Supplied records
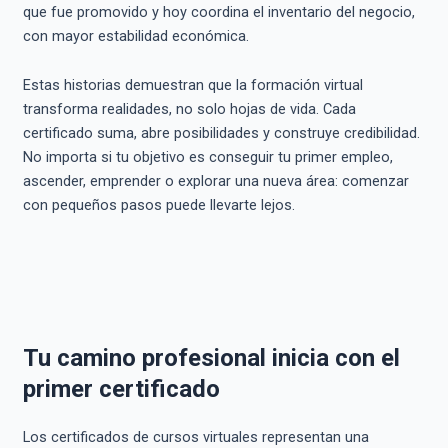
que fue promovido y hoy coordina el inventario del negocio,
con mayor estabilidad económica.
Estas historias demuestran que la formación virtual
transforma realidades, no solo hojas de vida. Cada
certificado suma, abre posibilidades y construye credibilidad.
No importa si tu objetivo es conseguir tu primer empleo,
ascender, emprender o explorar una nueva área: comenzar
con pequeños pasos puede llevarte lejos.
Tu camino profesional inicia con el
primer certificado
Los certificados de cursos virtuales representan una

Your task
Give the lines exactly as they stand, from the line with "con pequeños pasos puede llevarte lejos." through the end of the material.

Output for this task
con pequeños pasos puede llevarte lejos.
Tu camino profesional inicia con el
primer certificado
Los certificados de cursos virtuales representan una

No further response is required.